After watching the parrots, we rode down the river in our canoe once again, this time, for a visit to a butterfly farm. We'd been lucky until this point not to get caught out in a rain storm. That luck ran out as we trekked through the jungle, but our trusty ponchos kept us mostly dry while we walked the trail, carefully crossing via makeshift bridges made from fallen trees.
Along the way, Victor broke off a branch and showed us the "lemon ants" inside. We all had a sample, and while our guide seemed to enjoy their sour flavor - something I usually love - most of us found that they unappetizingly stuck in the back of our throats.
We did very much enjoy our visit to Gustavo's butterfly farm, a Sani family-run project. We were shown the entire life cycle of the butterfly.
Next was a visit to the tribal community center for an insight into Kichwa life. We took a tour of the grounds and the school before watching our other guide, Cerillo, eat a live grub. He simply popped one of the rather gross looking, thick white creatures head first into his mouth and ate it like a delectable rare treat.

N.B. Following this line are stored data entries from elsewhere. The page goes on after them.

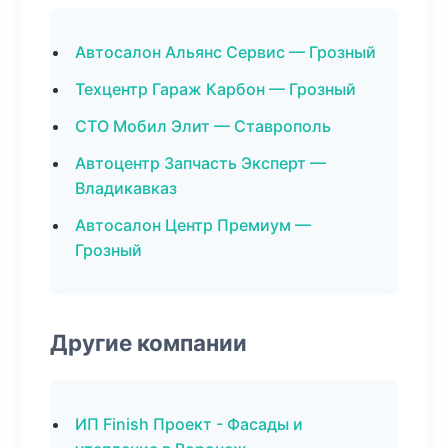
Автосалон Альянс Сервис — Грозный
Техцентр Гараж Карбон — Грозный
СТО Мобил Элит — Ставрополь
Автоцентр Запчасть Эксперт —
Владикавказ
Автосалон Центр Премиум —
Грозный
Другие компании
ИП Finish Проект - Фасады и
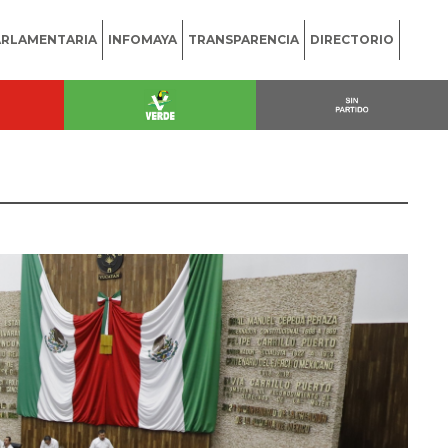
ARLAMENTARIA
INFOMAYA
TRANSPARENCIA
DIRECTORIO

None of us took him up on the offer to try one for ourselves.
David and I both thought the white cocoa beans looked like little bird brains - and overhearing us, Victor told us that's just what they were. After everything we'd seen, we took him at his word, but they turned out to be white coca beans. We enjoyed a bite of those and even took a few sips of chicha, a chew-and-spit fermented alcoholic drink before dining on a tasty traditional meal cooked by the hard-working Sani women, who also make an impressive range of handmade crafts as well as coffee.
It was time for face painting and blowgun practice after that, something that brought a lot of laughs, and surprisingly, some rather accurate shots. Most of us hit the target on the second try, but if I believe it was Ian who was the real natural, managing to hit it both the first and second try.
On our last night we enjoyed time together, sipping a few too many beers and passion fruit/rum drinks, wishing we could stay a little longer.
We had to say goodbye to Ian and Catherine as their flight was arranged far too early, requiring a 4 a.m. trip for the four-hour journey back to Coca. Waking to the loud boom of thunder at 3:30 a.m., I can only imagine what traveling back in the canoe, in the pouring rain and darkness must have been like.
The three of us that remained, myself, David and Shom, wearily hopped in for our trip back that was thankfully minus the rain and the darkness, though still quite early. What were big smiles the night before, turned into quiet contemplation, and a rather heart-pounding scare when we nearly missed our flight.
Our time at Sani Lodge wasn't nearly long enough. But I did have Quito and a couple of tours from the capital to look forward to.